■ Work item:
Retype the listing below line for line without any changes, and leave the pictures out of your copy.

■ Data records:
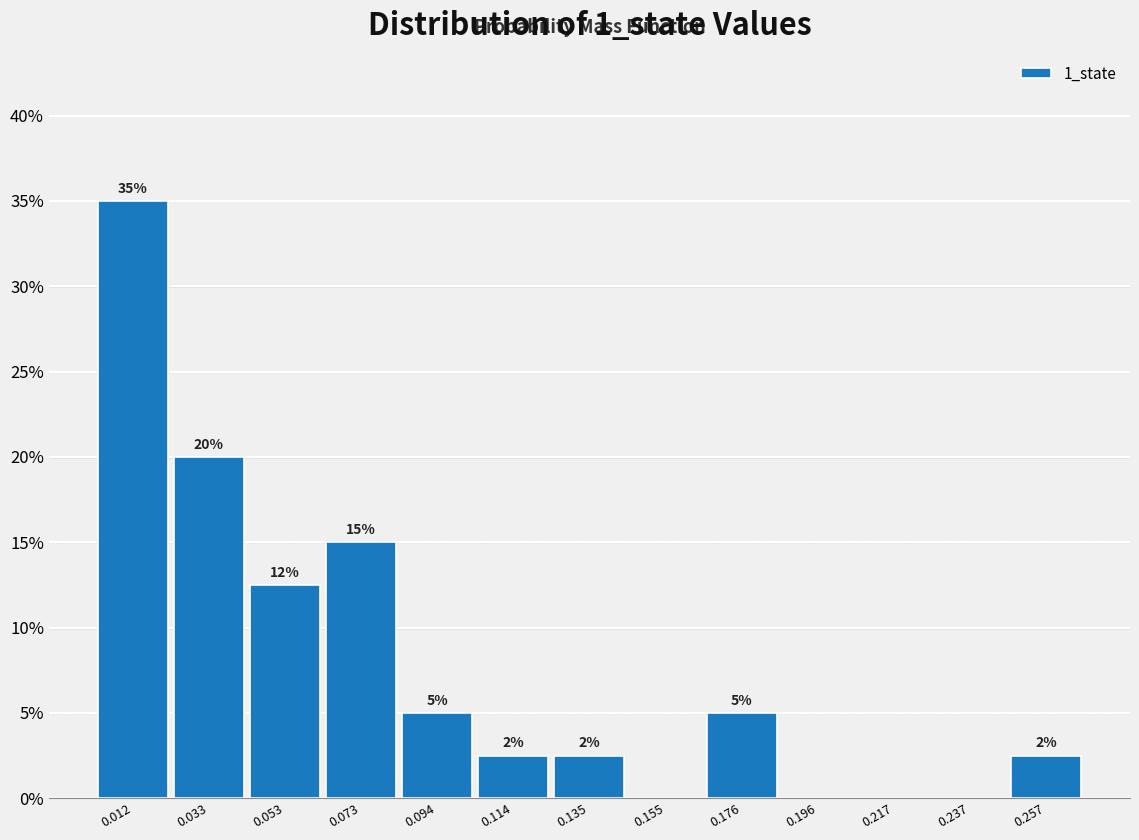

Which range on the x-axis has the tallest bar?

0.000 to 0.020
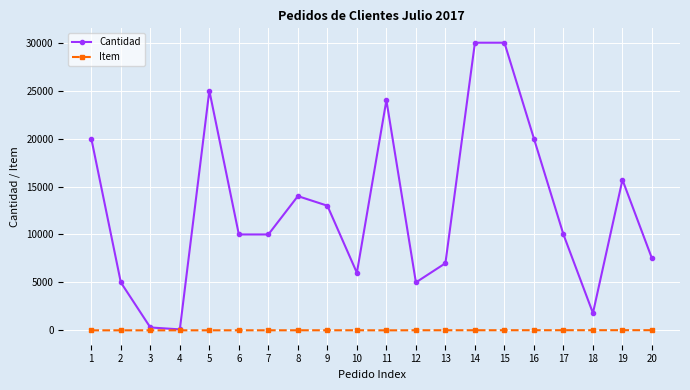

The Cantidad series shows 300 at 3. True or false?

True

■ Answer space:
Which range on the x-axis has the tallest bar?

0.000 to 0.020

The Cantidad series shows 300 at 3. True or false?

True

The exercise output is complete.